Input data:
# # # #

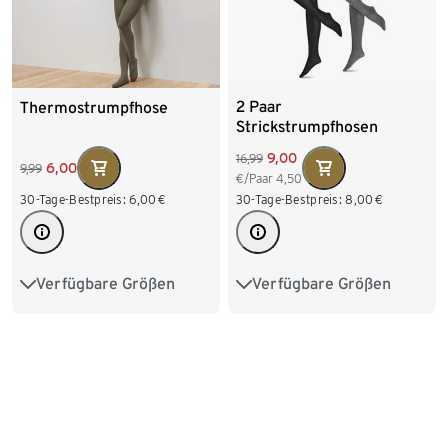
2 Paar
Thermostrumpfhose
Strickstrumpfhosen
9,00
16,99
6,00
9,99
€/Paar
4,50
30-Tage-Bestpreis:
8,00
€
30-Tage-Bestpreis:
6,00
€
Verfügbare Größen
Verfügbare Größen
S 36/38
M 40/42
S 36/38
M 40/42
L 44/46
XL 48/50
L 44/46
XL 48/50
XXL 52/54
XXL 52/54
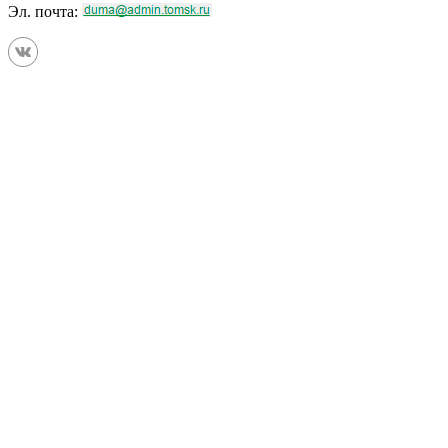
Эл. почта:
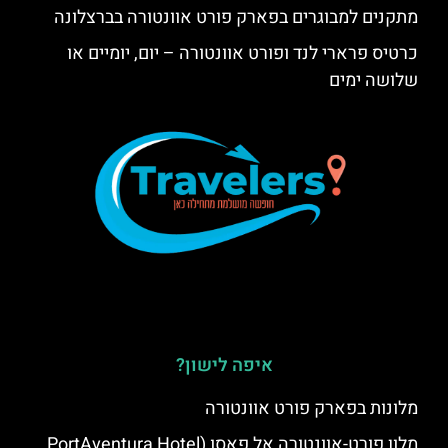
מתקנים למבוגרים בפארק פורט אוונטורה בברצלונה
כרטיס פרארי לנד ופורט אוונטורה – יום, יומיים או
שלושה ימים
איפה לישון?
מלונות בפארק פורט אוונטורה
מלון פורט-אוונטורה אל פאסו (PortAventura Hotel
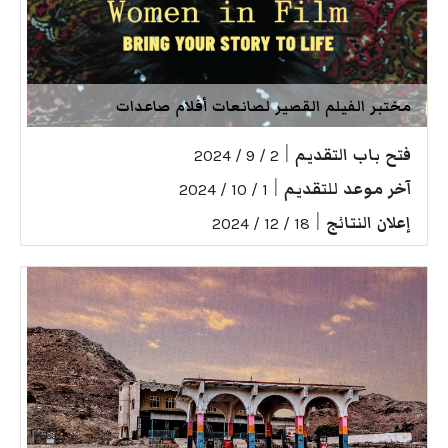
مختبر الفيلم القصير لصانعات أفلام صاعدات
فتح باب التقديم
|
2 / 9 / 2024
آخر موعد للتقديم
|
1 / 10 / 2024
إعلان النتائج
|
18 / 12 / 2024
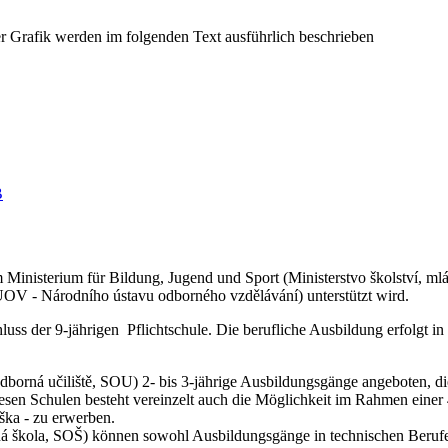
B
Ministerium für Bildung, Jugend und Sport (Ministerstvo školství, ml
(NUOV - Národního ústavu odborného vzdělávání) unterstützt wird.
uss der 9-jährigen Pflichtschule. Die berufliche Ausbildung erfolgt i
 odborná učiliště, SOU) 2- bis 3-jährige Ausbildungsgänge angeboten, 
esen Schulen besteht vereinzelt auch die Möglichkeit im Rahmen einer
ška
- zu erwerben.
orná škola, SOŠ) können sowohl Ausbildungsgänge in technischen Beruf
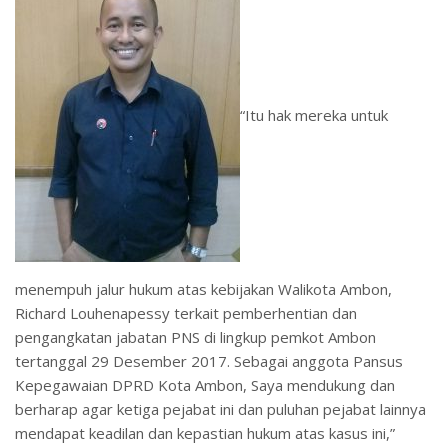
“Itu hak mereka untuk
menempuh jalur hukum atas kebijakan Walikota Ambon,
Richard Louhenapessy terkait pemberhentian dan
pengangkatan jabatan PNS di lingkup pemkot Ambon
tertanggal 29 Desember 2017. Sebagai anggota Pansus
Kepegawaian DPRD Kota Ambon, Saya mendukung dan
berharap agar ketiga pejabat ini dan puluhan pejabat lainnya
mendapat keadilan dan kepastian hukum atas kasus ini,”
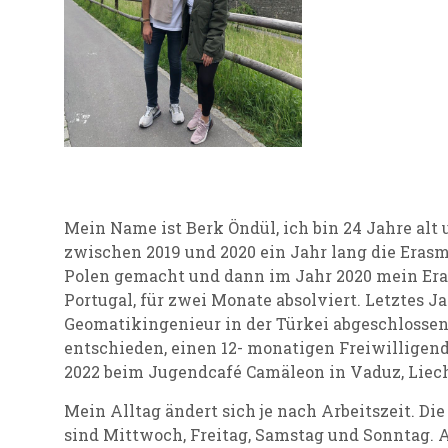
Mein Name ist Berk Öndül, ich bin 24 Jahre alt
zwischen 2019 und 2020 ein Jahr lang die Eras
Polen gemacht und dann im Jahr 2020 mein Era
Portugal, für zwei Monate absolviert. Letztes J
Geomatikingenieur in der Türkei abgeschlosse
entschieden, einen 12- monatigen Freiwilligend
2022 beim Jugendcafé Camäleon in Vaduz, Liec
Mein Alltag ändert sich je nach Arbeitszeit. Die
sind Mittwoch, Freitag, Samstag und Sonntag.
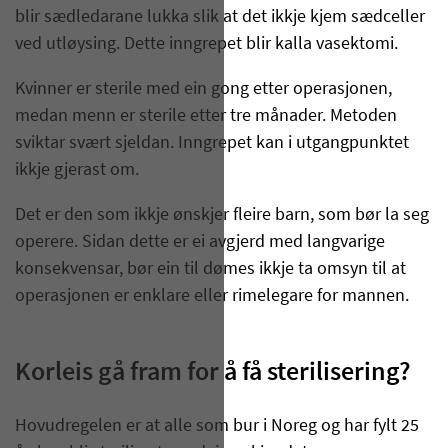
blir sædledarane lukka slik at det ikkje kjem sædceller
ved utløysing. Dette inngrepet blir kalla vasektomi.
Kvinner er sterile med ein gong etter operasjonen,
medan menn er sterile etter tre månader. Metoden
sviktar svært sjeldan. Inngrepet kan i utgangpunktet
ikkje gjerast om.
Det er den som ikkje ønskjer fleire barn, som bør la seg
operere. Sidan dette er ei avgjerd med langvarige
konsekvensar, bør ein til dømes ikkje ta omsyn til at
operasjonen er enklare eller rimelegare for mannen.
Korleis gå fram for å få sterilisering?
Hovudregelen er at alle som bur i Noreg og har fylt 25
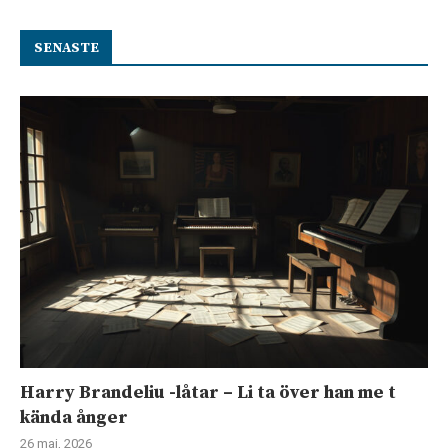
SENASTE
Harry Brandeliu -låtar – Li ta över han me t
kända ånger
26 maj, 2026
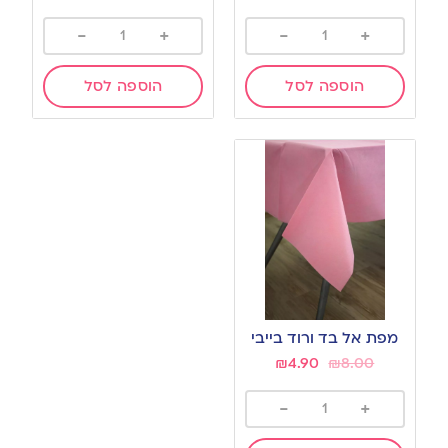
-
+
-
+
הוספה לסל
הוספה לסל
מפת אל בד ורוד בייבי
₪
4.90
₪
8.00
-
+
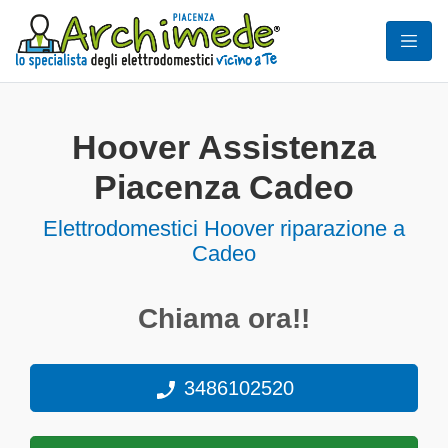
Hoover Assistenza
Piacenza Cadeo
Elettrodomestici
Hoover riparazione a
Cadeo
Chiama ora!!
3486102520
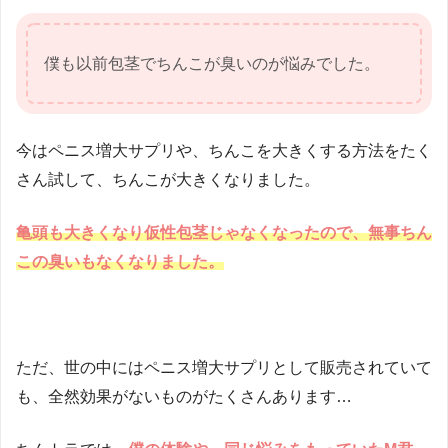
僕も以前包茎でちんこが臭いのが悩みでした。
今はペニス増大サプリや、ちんこを大きくする方法をたく
さん試して、ちんこが大きくなりました。
亀頭も大きくなり仮性包茎じゃなくなった
ので、無事ちん
この臭いもなくなりました。
ただ、世の中にはペニス増大サプリとして販売されていて
も、全然効果がないものがたくさんあります…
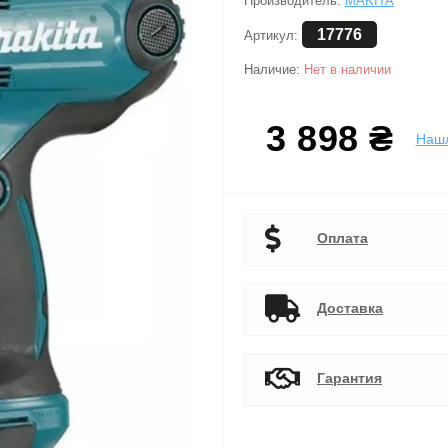
Производитель:
MAKITA
17776
Артикул:
Наличие:
Нет в наличии
3 898 ₴
Наш
Оплата
Доставка
Гарантия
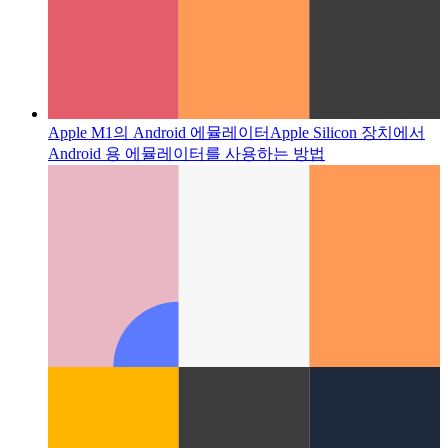
Apple M1의 Android 에뮬레이터
Apple Silicon 장치에서
Android 용 에뮬레이터를 사용하는 방법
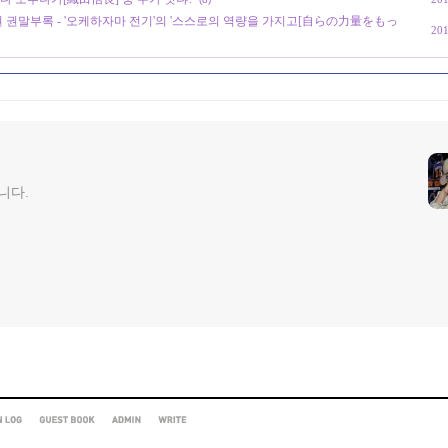
 권말부록 - '오케하자마 전기'의 '스스로의 역량을 가지고[自らの力量をもっ
201
니다.
ION
GUEST
ADMIN
WRITE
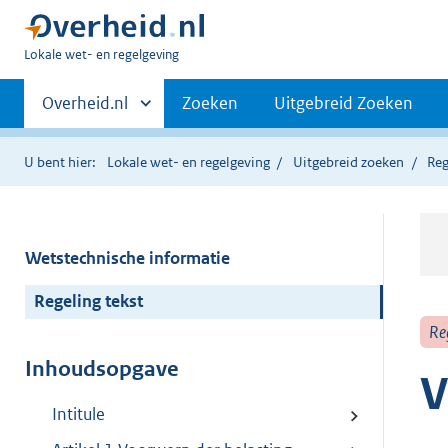
U
Lokale wet- en regelgeving
bent
Primaire
hier:
Andere
Overheid.nl
Zoeken
Uitgebreid Zoeken
sites
navigatie
binnen
U bent hier:
Lokale wet- en regelgeving
Uitgebreid zoeken
Reg
Wetstechnische informatie
Regeling tekst
Re
Inhoudsopgave
V
Intitule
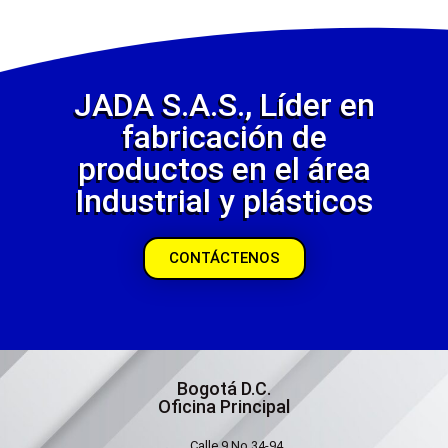
JADA S.A.S., Líder en
fabricación de
productos en el área
Industrial y plásticos
CONTÁCTENOS
Bogotá D.C.
Oficina Principal
Calle 9 No 34-94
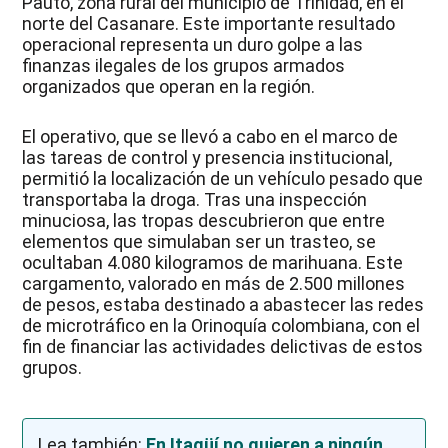
Pauto, zona rural del municipio de Trinidad, en el
norte del Casanare. Este importante resultado
operacional representa un duro golpe a las
finanzas ilegales de los grupos armados
organizados que operan en la región.
El operativo, que se llevó a cabo en el marco de
las tareas de control y presencia institucional,
permitió la localización de un vehículo pesado que
transportaba la droga. Tras una inspección
minuciosa, las tropas descubrieron que entre
elementos que simulaban ser un trasteo, se
ocultaban 4.080 kilogramos de marihuana. Este
cargamento, valorado en más de 2.500 millones
de pesos, estaba destinado a abastecer las redes
de microtráfico en la Orinoquía colombiana, con el
fin de financiar las actividades delictivas de estos
grupos.
Lea también:
En Itagüí no quieren a ningún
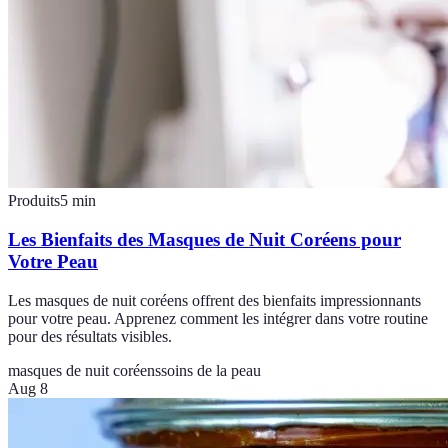
Produits
5
min
Les Bienfaits des Masques de Nuit Coréens pour
Votre Peau
Les masques de nuit coréens offrent des bienfaits impressionnants
pour votre peau. Apprenez comment les intégrer dans votre routine
pour des résultats visibles.
masques de nuit coréens
soins de la peau
Aug 8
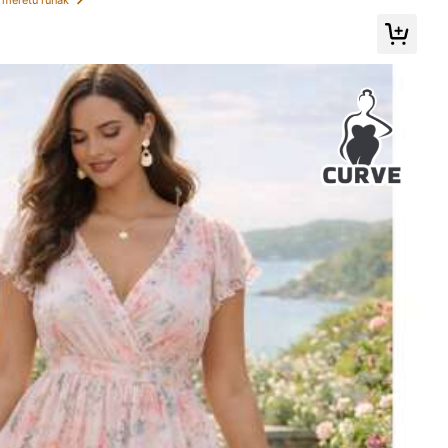
dése 24%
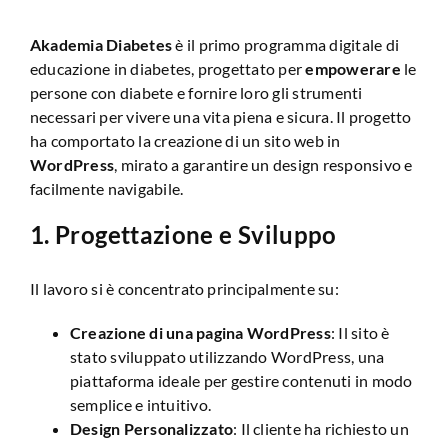
Akademia Diabetes
è il primo programma digitale di
educazione in diabetes, progettato per
empowerare
le
persone con diabete e fornire loro gli strumenti
necessari per vivere una vita piena e sicura. Il progetto
ha comportato la creazione di un sito web in
WordPress
, mirato a garantire un design responsivo e
facilmente navigabile.
1.
Progettazione e Sviluppo
Il lavoro si è concentrato principalmente su:
Creazione di una pagina WordPress
: Il sito è
stato sviluppato utilizzando WordPress, una
piattaforma ideale per gestire contenuti in modo
semplice e intuitivo.
Design Personalizzato
: Il cliente ha richiesto un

# # # #

A clean copy is needed of the lines in the listing above from the one with "berharap agar ketiga" through the one with "2022 beim Jugendcafé Camäleon in Vaduz, Liec", exact in every word and free of pictures.

Task output:
berharap agar ketiga pejabat ini dan puluhan pejabat lainnya
mendapat keadilan dan kepastian hukum atas kasus ini,”
Mein Name ist Berk Öndül, ich bin 24 Jahre alt
zwischen 2019 und 2020 ein Jahr lang die Eras
Polen gemacht und dann im Jahr 2020 mein Era
Portugal, für zwei Monate absolviert. Letztes J
Geomatikingenieur in der Türkei abgeschlosse
entschieden, einen 12- monatigen Freiwilligend
2022 beim Jugendcafé Camäleon in Vaduz, Liec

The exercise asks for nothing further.